今まで我慢していたものが堰を切ったように零れ落ちる。
涙が止まらず、良太は顔を上げられないでいた。
「そっか、ごめんね」
宇都宮はしゃくりあげる良太を優しく抱きしめた。
「大丈夫だよ、大丈夫」
あやすように言うと、宇都宮は腕の中の良太の頭を撫でた。
「すみません、俺、ガキみたいに……」
しばらくしてようやく落ち着いた良太は、宇都宮から離れた。
「いんだよ。
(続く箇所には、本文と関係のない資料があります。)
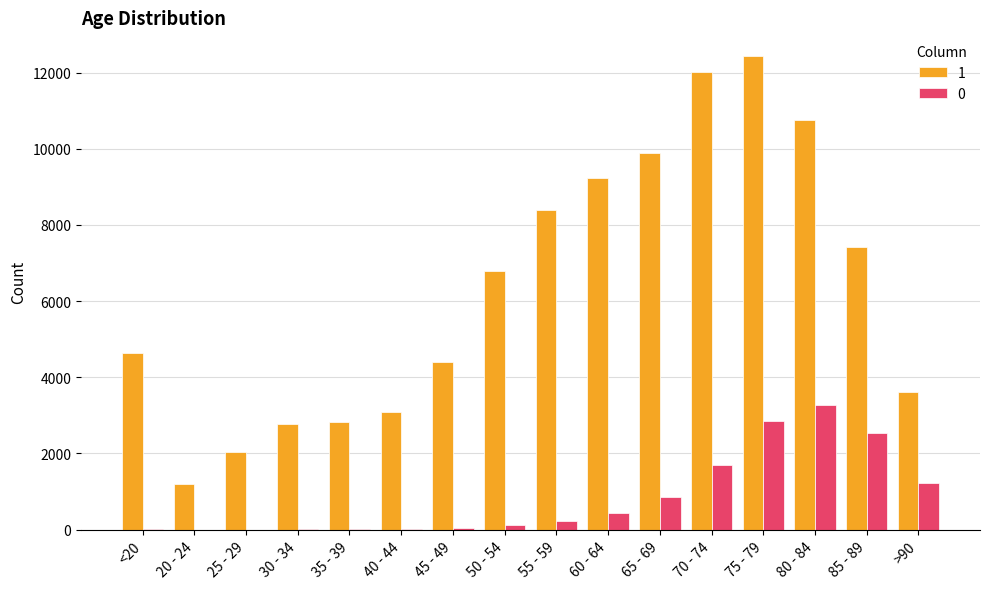

The value of 1 at 85 - 89 is 7417. True or false?

True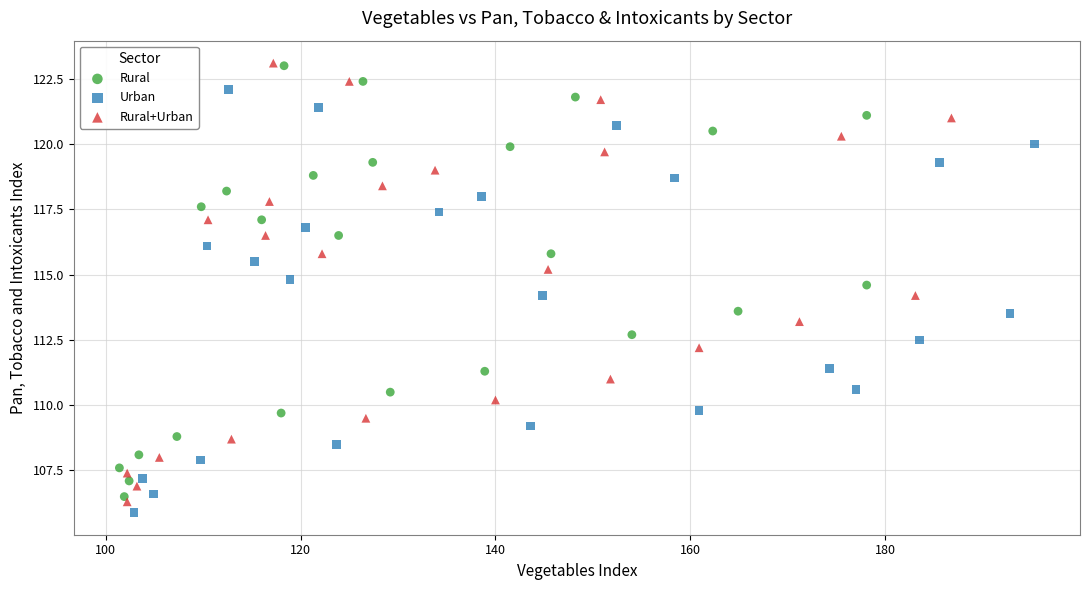

Which series has the largest Y range (max minus min)?

Rural+Urban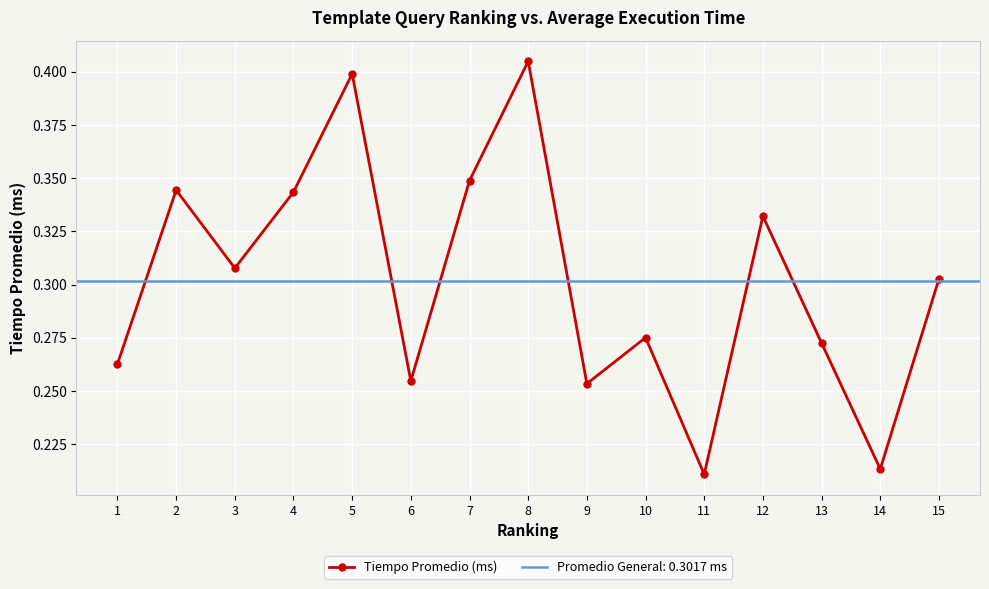

Rank the categories by value from lowest to highest.

11, 14, 9, 6, 1, 13, 10, 15, 3, 12, 4, 2, 7, 5, 8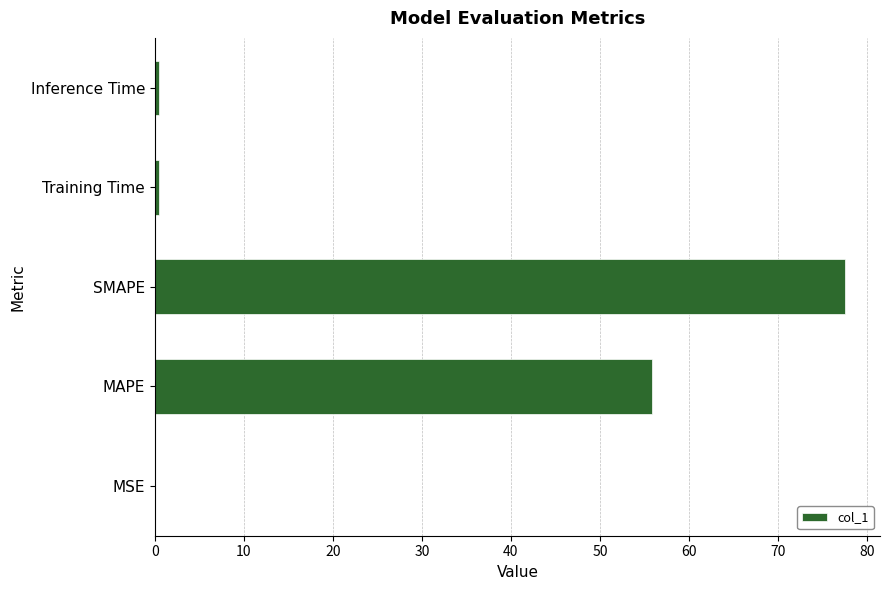

What is the maximum value shown in the chart?

77.6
ガキじゃなくても泣きたいときくらいあるし、いつでもこんな胸でよければ貸すからさ」
冗談めかして言う宇都宮は、ドラマの中よりかっこよく見えた。
「良太ちゃん、自分が何とかしなきゃって、ちょっと肩に力入り過ぎなんだよ」
今までみんなにもそれらしきことを言われてきたのだが、ここにきてやっと宇都宮の言うことばがすんなり良太の胸に入っていく。
「それに話さなくちゃいけない人にちゃんと言いたいこと言わないと」
言われて良太はハッとする。
そうだ、工藤から誘われた二度とも、仕事とかにかこつけて逃げたのだ。
きっともうダメなんだって思って。
「まあ、良太ちゃんの好きな人が俺じゃないってのはちょっと、いやあ、かなーり、残念だけどね」
そんな決め台詞を残して宇都宮はちょうど通りかかったタクシーを拾った。
「あ、鍋の約束は有効だよね、じゃあ、おやすみ」
良太はしばしタクシーが走り去るのを見ていたが、トボトボと会社のエレベーターへと向かった。
「出る幕がないってこのことだな」
良太がエレベーターに消えるのを見届けてから、木立の影から出てきた秋山はそんなことを呟いた。
「しかし、宇都宮さんて、素が既にカッコいいのか? 不自然さもなくあんな言葉を吐いて、わざとらしさも違和感がないとは」
首を傾げて感心しつつ、今さら駐車場に戻る理由を思いつく余裕もなかったため、秋山は仕方なくタクシーを拾った。